The ironic result of televising the case was that the O. J. Simpson trial is used has an example of why televising actual trials is NOT a good idea. In fact it as resulted in many judges refusing to allow trials to be televised. Watching footage of the trial is embarrassing, the trial was turned into a bad joke and a piece of performance art and justice was quite forgotten.

In fact this coverage via TV was so disastrous that it effected how the case was argued. Both sides attorneys being much concerned with how they looked on camera.

Another aspect of the case is the fact that the prosecution to a large extent muffed it and muffed it badly. Although the prosecution's lawyers want to blame other causes they muffed it.3

Then there is the issue of Jurors who in post trial statements revealed with quite frightening candour that many of them were bluntly clueless. How such people end up being Jurors is rather alarming. Still considering how the prosecution muffed the case it is not surprising the jury voted to acquit.

After all in all fairness once Fuhrman was revealed to have lied in his testimony about using the n-word all of his testimony was tainted. Which brings in the last issue - Racism.

The Los Angles police department had a long - long history of stupidity and racism which was all to familiar to the local Black community. They were primed to believe the worst about the local police because everyday experience validated it. And bluntly the prosecution did very little to effectively counter act the rather implausible conspiracy frame-up concocted by the defence.4

After all just two years earlier had occurred the infamous Rodney King riots in Los Angles. In this poisonous stew of violence and a police force perceived has racist, with a lot of justification, came the O. J. Simpson trial.

Now O. J. Simpson was at the time basically a "honorary White person", and bluntly the idea that the police would frame him was implausible in the extreme. In fact O. J. got along well with the police. If the police were going to frame a Black person he was not an obvious choice. Further O. J. Simpson had basically left the Black community to live among and hang around rich White people. That did not prevent him from using Black people's experience of racism to help get him off. It was bluntly highly cynical and successful.

The irony of the case after it was over was that O. J. Simpson was thought to have gotten away with murder. Well in a way that is not true. And it is not just the follow up civil trial in which O. J. Simpson forced this time to testify and was caught out by his lies and evasions and found to be responsible for Nicole and Ron's deaths, but that he is perceived by in large to be a guilty murderer and treated as a pariah; and he ended up in jail on a totally unrelated charge. So the notion he got away with it is an exaggeration.

Also the case indicates that societies obsession with celebrity can have pernicious consequences. The very fact O. J. was a celebrity led to  chain of events and set off a pattern of behaviour that resulted in a judicial farce that perverted the course of justice and serves as an outstanding example of how NOT to conduct a trial.

In other words the O. J. Simpson trial and media circus was a fiasco. 
 
1. The book was basically a cynical attempt to cash in on his own crime by O. J. Simpson.
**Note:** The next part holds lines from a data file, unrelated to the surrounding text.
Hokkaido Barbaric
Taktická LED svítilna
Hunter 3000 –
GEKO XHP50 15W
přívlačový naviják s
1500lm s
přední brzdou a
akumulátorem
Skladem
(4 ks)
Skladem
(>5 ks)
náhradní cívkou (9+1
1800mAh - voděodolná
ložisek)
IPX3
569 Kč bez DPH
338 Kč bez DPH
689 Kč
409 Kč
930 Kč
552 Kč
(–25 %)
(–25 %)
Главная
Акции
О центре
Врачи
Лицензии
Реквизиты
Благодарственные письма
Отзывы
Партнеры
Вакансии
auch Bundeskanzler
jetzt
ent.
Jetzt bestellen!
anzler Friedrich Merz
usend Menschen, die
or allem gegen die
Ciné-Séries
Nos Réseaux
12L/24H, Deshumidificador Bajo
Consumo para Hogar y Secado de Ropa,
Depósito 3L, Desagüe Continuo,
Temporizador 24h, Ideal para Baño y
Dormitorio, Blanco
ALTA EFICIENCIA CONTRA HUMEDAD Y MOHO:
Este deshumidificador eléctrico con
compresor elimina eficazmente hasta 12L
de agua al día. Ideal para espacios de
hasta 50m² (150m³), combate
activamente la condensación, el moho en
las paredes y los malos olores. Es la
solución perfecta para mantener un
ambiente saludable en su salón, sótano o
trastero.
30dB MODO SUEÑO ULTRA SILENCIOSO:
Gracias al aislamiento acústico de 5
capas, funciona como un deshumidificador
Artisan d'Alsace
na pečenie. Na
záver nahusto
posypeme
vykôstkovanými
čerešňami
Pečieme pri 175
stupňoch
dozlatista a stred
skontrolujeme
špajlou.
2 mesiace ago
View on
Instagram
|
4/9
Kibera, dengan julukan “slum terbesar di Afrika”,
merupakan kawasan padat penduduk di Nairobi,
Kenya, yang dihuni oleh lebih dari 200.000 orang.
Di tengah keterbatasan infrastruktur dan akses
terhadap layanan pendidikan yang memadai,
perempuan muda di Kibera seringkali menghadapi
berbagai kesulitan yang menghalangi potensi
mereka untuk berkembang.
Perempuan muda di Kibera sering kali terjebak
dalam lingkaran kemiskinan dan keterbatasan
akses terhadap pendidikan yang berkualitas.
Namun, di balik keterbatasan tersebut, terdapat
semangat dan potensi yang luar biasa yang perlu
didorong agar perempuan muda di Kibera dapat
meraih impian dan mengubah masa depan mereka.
The attempt failed because the book was seized by the Goldman family in satisfaction of their civil claim in the civil suit. See Simpson, O. J., If I Did It, Beaufort Books, New York, 2008.
 
2. See Wikipedia, Nuremberg Trials Here. For the Tokyo trials see Wikipedia, International Military Tribunal for the Far East Here. For the Gang of Four Trial see Wikipedia, Gang of Four Here. For Brown v. Board of Education see Wikipedia, Brown v. Board of Education Here.

3. Probably the only decent book about the case is Bugliosi, Vincent, Outrage, W. W. Norton and Co., New York, 2008. This book positively tears apart both the prosecution, the defence, the media and the Judge, but is fairly forgiving about the jury although he notes their more than occasional cluelessness. Bugliosi is also very hard, and justifiably so, on the Los Angles Police department.

4. For the total cock-up that was the Prosecution see Bugliosi, chaper 4 - The Trial.